GHCL Textiles’ Rs.1,000 Crore Expansion Drive to Strengthen Spinning and Knitting Capabilities

GHCL Textiles Limited has committed a capital expenditure of Rs.1,000 crore towards the expansion of its spinning and knitting operations. Of the Rs.1,000 crore investment planned, GHCL Textiles has already deployed Rs.500 crore towards the addition of 25,000 spindles and 40 circular knitting machines. This expansion is a key step in the company’s transition from a yarn-centric business to an integrated fabric and garment-ready operation. The new capacities will enhance production volumes, product diversity, and speed to market, especially in knitted fabrics—an area witnessing rising global demand.

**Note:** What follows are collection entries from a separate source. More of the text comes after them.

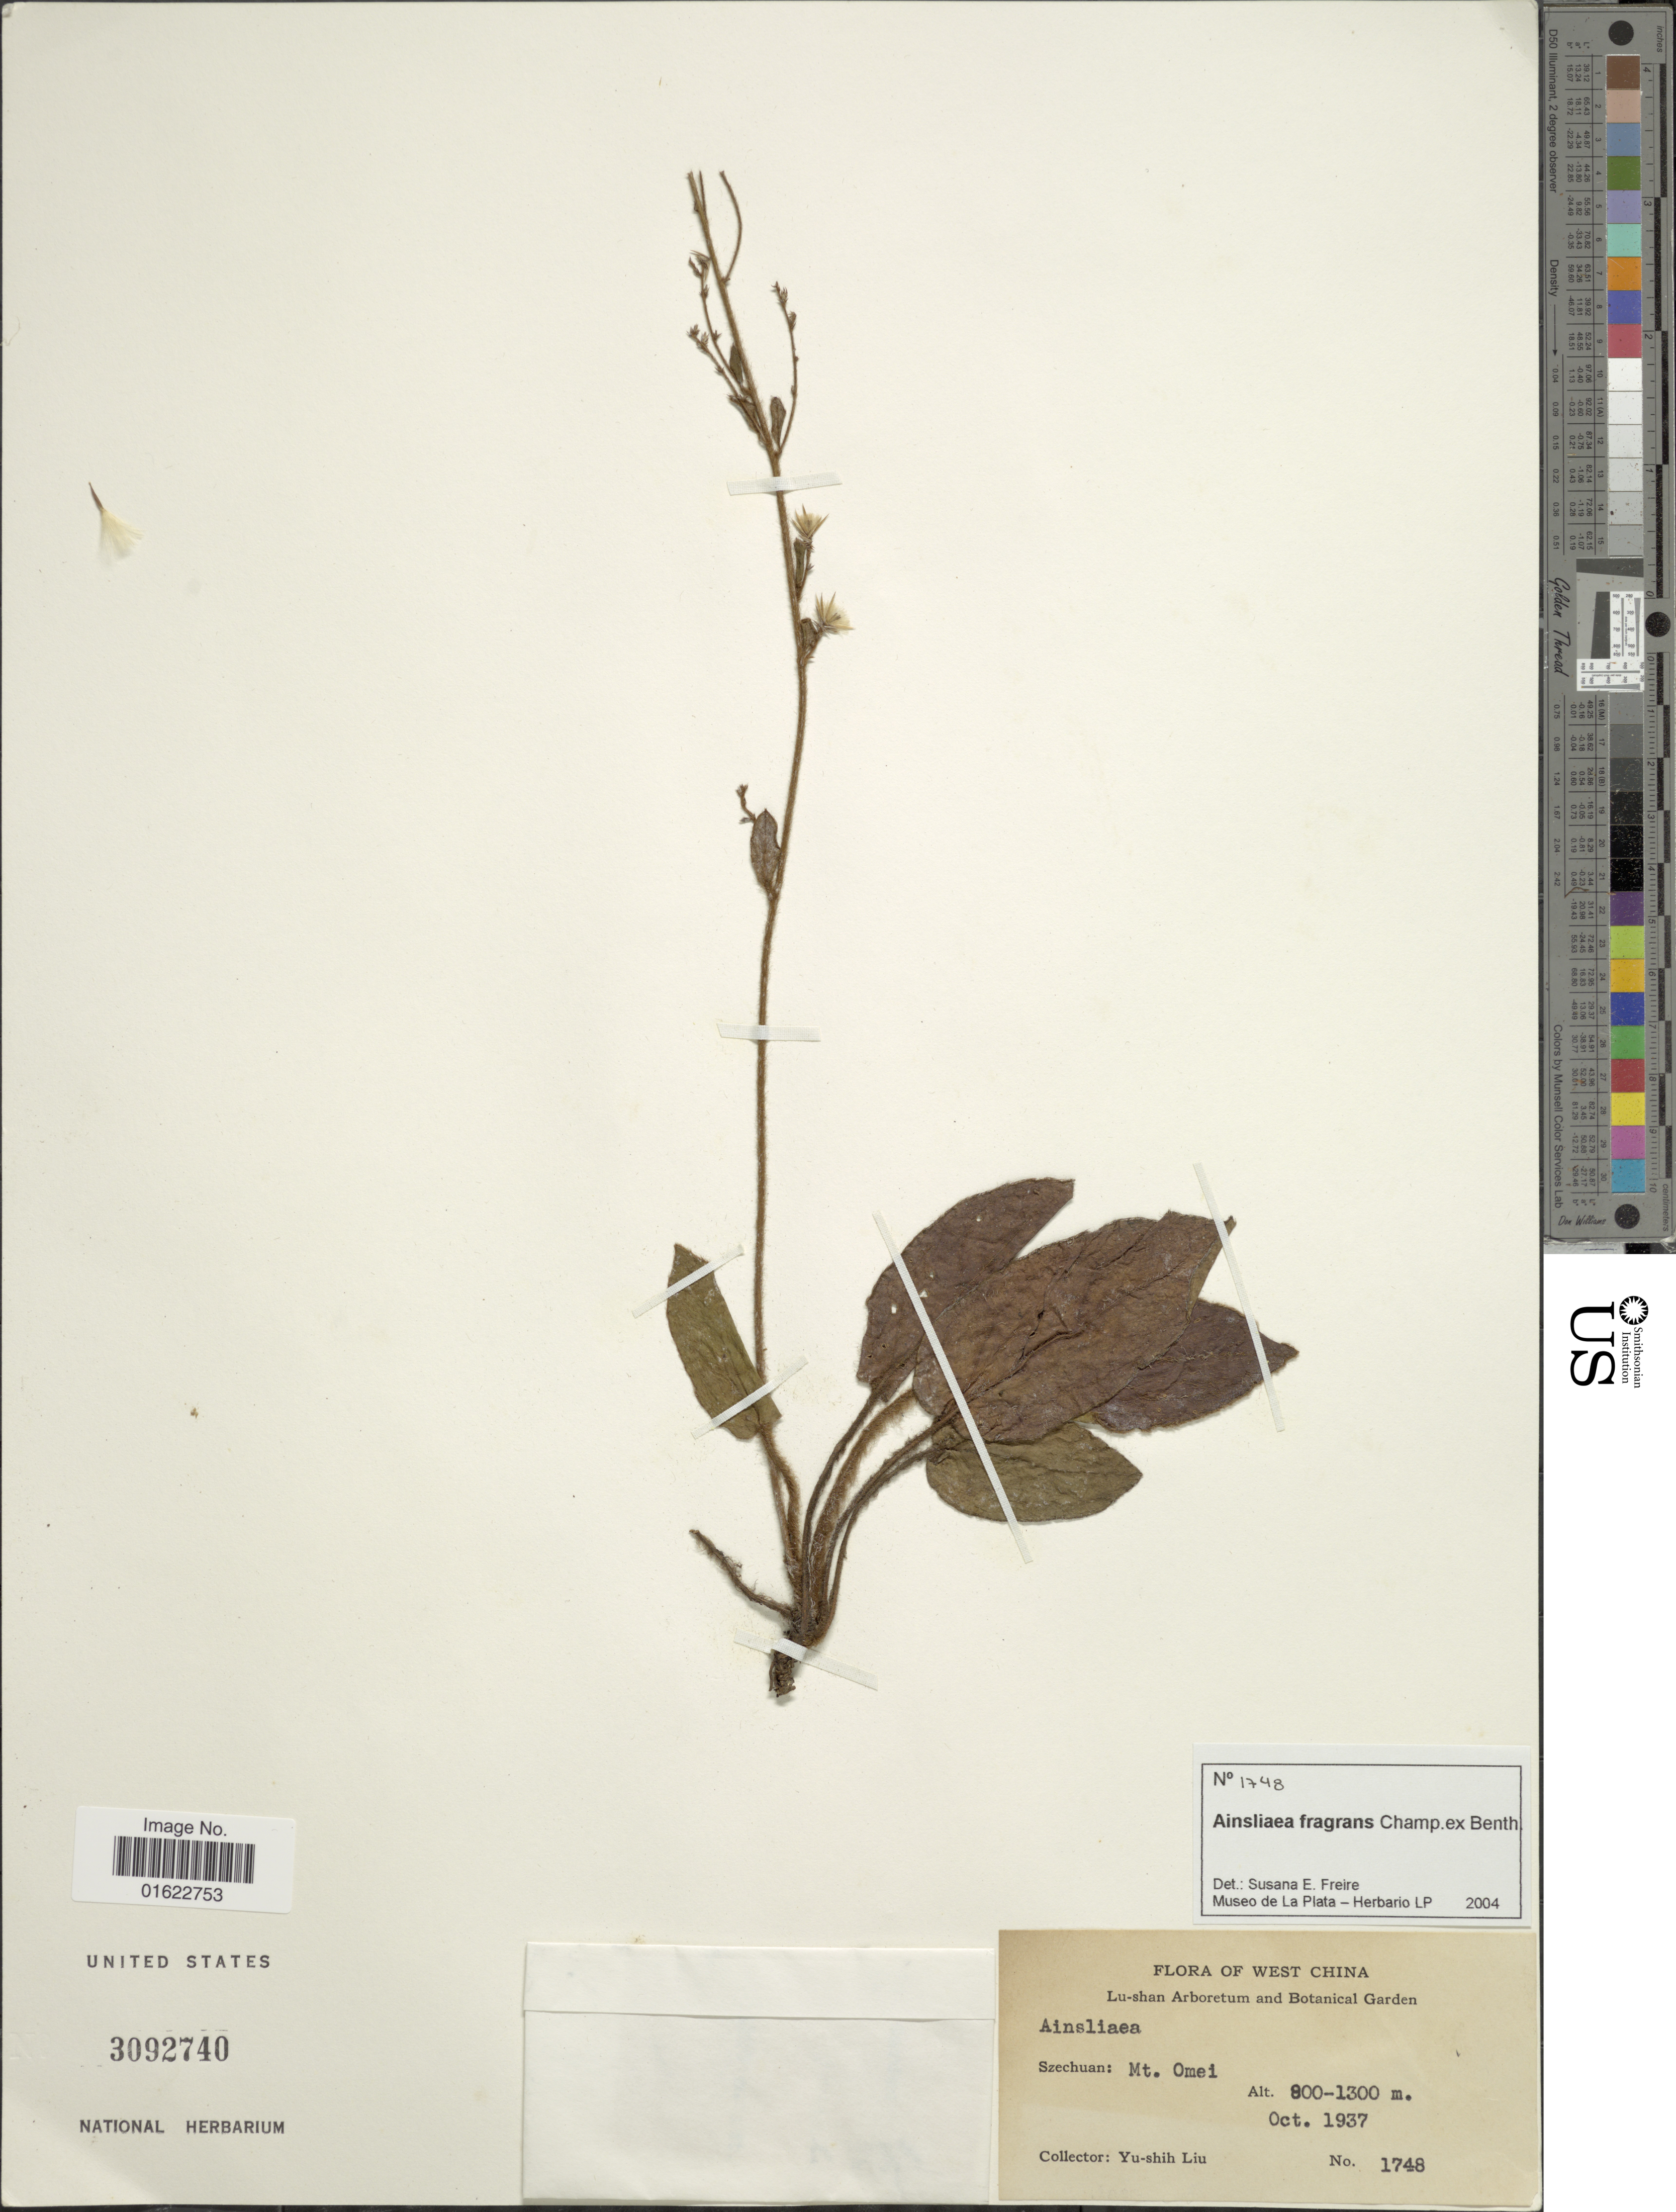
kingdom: Plantae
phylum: Tracheophyta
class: Magnoliopsida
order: Asterales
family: Asteraceae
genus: Ainsliaea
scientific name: Ainsliaea fragrans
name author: Champ. ex Benth.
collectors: Y.-S. Liu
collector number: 1748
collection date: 1937-10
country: China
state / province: Sichuan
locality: Szechuan: Mt. Omei, West China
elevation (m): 800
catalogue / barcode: US 3092740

 Mr. R. S. Jalan, Non-Executive Directo

Forward integration into weaving and dyed fabric manufacturing is also under active consideration, positioning the company to serve a broader customer base across home textiles, apparel, and industrial fabrics. The reorganization of its Kaveri section at the Manaparai unit is expected to unlock further operational efficiencies, reduce conversion costs, and contribute to margin improvement.

Solid Performance in FY25

GHCL Textiles reported strong financial results for FY25, with total revenue reaching Rs.1,168 crore, an increase of 10% year-on-year. EBITDA stood at Rs.117 crore, with an improved EBITDA margin of 11%, while profit after tax rose by 123% to Rs.56 crore. The company’s Q4 performance demonstrated resilience, aided by stabilizing cotton prices, favourable yarn spreads, and sustained export demand.

Strategic Priorities

As part of its strategic roadmap, GHCL Textiles is focused on becoming an end-to-end solution provider in the textile value chain through backward and forward integration. The company’s strategic priorities include expanding knitting and fabric processing capacities, improving cost efficiency, increasing the share of value-added products, and enhancing its global customer base.

GHCL Textiles currently operates with a robust manufacturing base that includes 2 lakh ring spindles, 3,320 rotors, 480 vortex positions, and 5,760 TFO spindles, enabling it to produce a diverse range of yarns. Its key product offerings span cotton, synthetic and blended yarns, including compact, slub, core-spun, double yarns, mélange, and value-added synthetic blends. The company also manufactures knitted fabrics, leveraging its expanding circular knitting infrastructure. These offerings are well-aligned with evolving global demand for innovative, sustainable, and high-performance textile materials, positioning GHCL Textiles as a preferred partner for leading brands and manufacturers.

Commitment to Sustainability

Sustainability is a key pillar of GHCL Textiles’ growth philosophy. The company meets 72% of its energy needs through renewable sources, backed by a 62 MW green energy capacity. In addition to reducing its carbon footprint, this green energy initiative provides cost savings and long-term stability in power procurement. The company’s broader ESG strategy also includes efficient water management, responsible sourcing, and waste minimization practices—aligned with global sustainability goals.

Outlook

Despite short-term global trade uncertainties, GHCL Textiles remains optimistic about future growth, driven by supportive government policies, renewed global demand, and its own strategic transformation. The Rs.1,000 crore investment initiative is expected to further cement its position as one of India’s most future-ready textile companies.